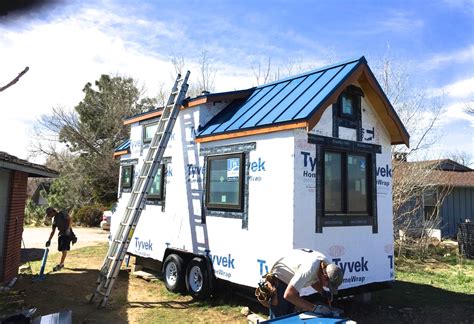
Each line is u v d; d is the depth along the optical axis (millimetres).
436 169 17625
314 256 4812
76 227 25109
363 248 7445
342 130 7387
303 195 6492
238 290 7629
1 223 8828
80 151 30844
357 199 7555
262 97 8289
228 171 7570
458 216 18859
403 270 11727
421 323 6785
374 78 7660
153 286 8961
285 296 4516
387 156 8305
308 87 7422
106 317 6789
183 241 8445
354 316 7137
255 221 6879
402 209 15547
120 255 7551
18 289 8562
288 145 6523
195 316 6887
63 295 8172
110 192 29156
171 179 9094
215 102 8703
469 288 9359
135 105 31781
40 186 38656
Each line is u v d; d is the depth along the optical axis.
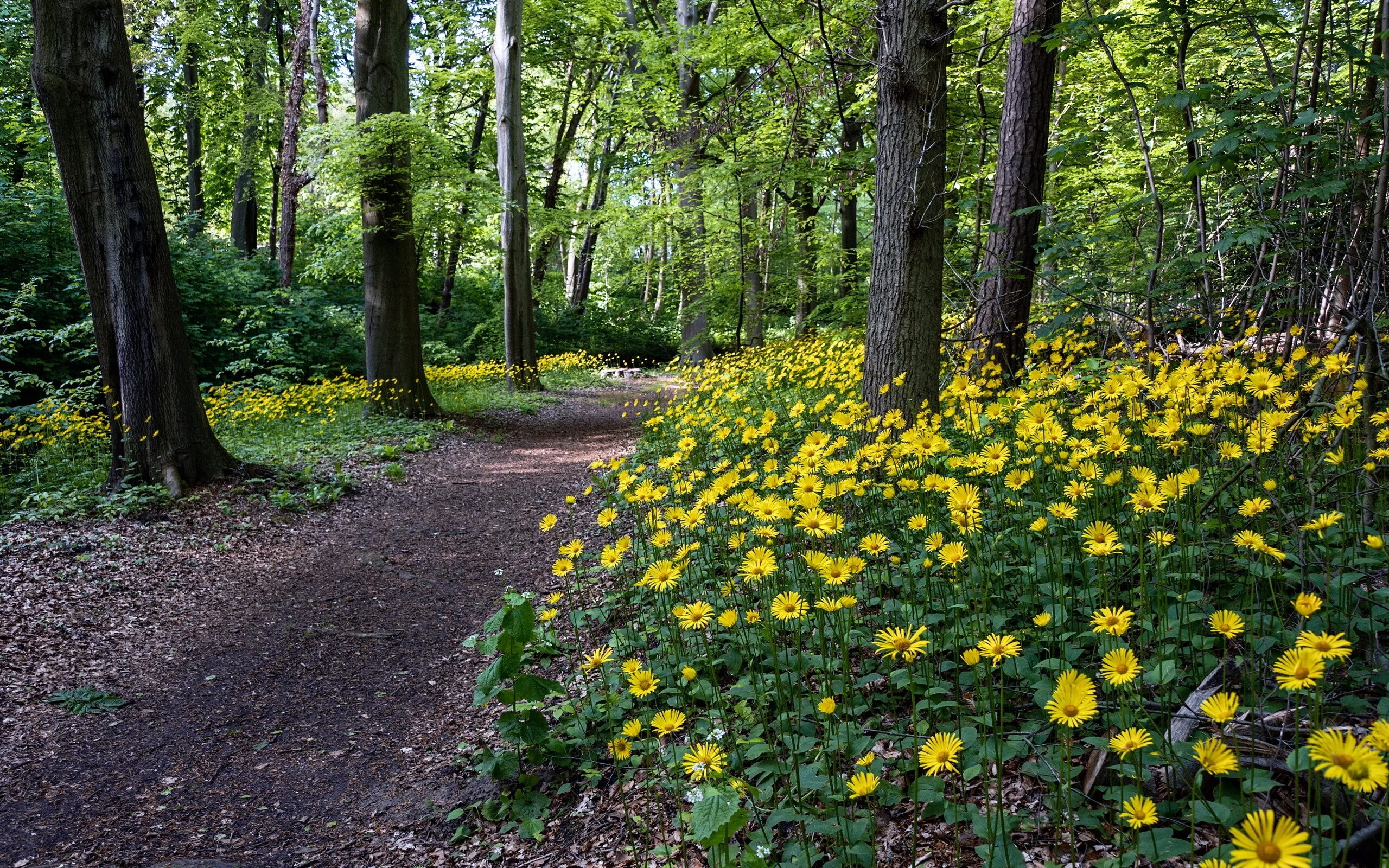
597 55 23.17
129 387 7.63
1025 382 5.57
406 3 12.45
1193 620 2.57
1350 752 1.22
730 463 6.04
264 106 21.48
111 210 7.45
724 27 13.91
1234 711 1.50
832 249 14.54
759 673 3.18
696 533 4.61
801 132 13.38
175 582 6.04
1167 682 2.25
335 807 3.39
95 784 3.61
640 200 25.67
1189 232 5.90
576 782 3.18
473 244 16.92
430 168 12.85
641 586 4.30
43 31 7.21
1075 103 11.41
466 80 19.28
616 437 12.44
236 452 9.79
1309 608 1.91
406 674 4.72
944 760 1.73
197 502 7.50
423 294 26.86
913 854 1.99
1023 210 6.15
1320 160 4.61
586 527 7.03
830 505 4.87
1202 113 6.52
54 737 3.99
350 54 23.77
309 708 4.34
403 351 12.98
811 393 8.73
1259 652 2.41
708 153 16.66
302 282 19.73
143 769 3.74
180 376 7.83
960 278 7.66
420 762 3.69
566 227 18.84
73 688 4.48
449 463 10.73
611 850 2.67
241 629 5.41
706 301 17.02
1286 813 1.87
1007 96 7.29
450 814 3.13
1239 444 3.46
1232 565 3.12
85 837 3.21
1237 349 4.84
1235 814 1.89
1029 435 3.73
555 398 17.33
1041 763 2.28
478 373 19.28
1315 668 1.52
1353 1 4.92
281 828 3.26
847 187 13.66
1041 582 3.24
++++++++
Assignment: Transcribe all the material exactly; skip every image.

Exercise response:
Each line is u v d; d is the depth along the optical axis (millimetres).
436 169 17625
314 256 4812
76 227 25109
363 248 7445
342 130 7387
303 195 6492
238 290 7629
1 223 8828
80 151 30844
357 199 7555
262 97 8289
228 171 7570
458 216 18859
403 270 11727
421 323 6785
374 78 7660
153 286 8961
285 296 4516
387 156 8305
308 87 7422
106 317 6789
183 241 8445
354 316 7137
255 221 6879
402 209 15547
120 255 7551
18 289 8562
288 145 6523
195 316 6887
63 295 8172
110 192 29156
171 179 9094
215 102 8703
469 288 9359
135 105 31781
40 186 38656
Each line is u v d; d is the depth along the optical axis.
597 55 23.17
129 387 7.63
1025 382 5.57
406 3 12.45
1193 620 2.57
1350 752 1.22
730 463 6.04
264 106 21.48
111 210 7.45
724 27 13.91
1234 711 1.50
832 249 14.54
759 673 3.18
696 533 4.61
801 132 13.38
175 582 6.04
1167 682 2.25
335 807 3.39
95 784 3.61
640 200 25.67
1189 232 5.90
576 782 3.18
473 244 16.92
430 168 12.85
641 586 4.30
43 31 7.21
1075 103 11.41
466 80 19.28
616 437 12.44
236 452 9.79
1309 608 1.91
406 674 4.72
944 760 1.73
197 502 7.50
423 294 26.86
913 854 1.99
1023 210 6.15
1320 160 4.61
586 527 7.03
830 505 4.87
1202 113 6.52
54 737 3.99
350 54 23.77
309 708 4.34
403 351 12.98
811 393 8.73
1259 652 2.41
708 153 16.66
302 282 19.73
143 769 3.74
180 376 7.83
960 278 7.66
420 762 3.69
566 227 18.84
73 688 4.48
449 463 10.73
611 850 2.67
241 629 5.41
706 301 17.02
1286 813 1.87
1007 96 7.29
450 814 3.13
1239 444 3.46
1232 565 3.12
85 837 3.21
1237 349 4.84
1235 814 1.89
1029 435 3.73
555 398 17.33
1041 763 2.28
478 373 19.28
1315 668 1.52
1353 1 4.92
281 828 3.26
847 187 13.66
1041 582 3.24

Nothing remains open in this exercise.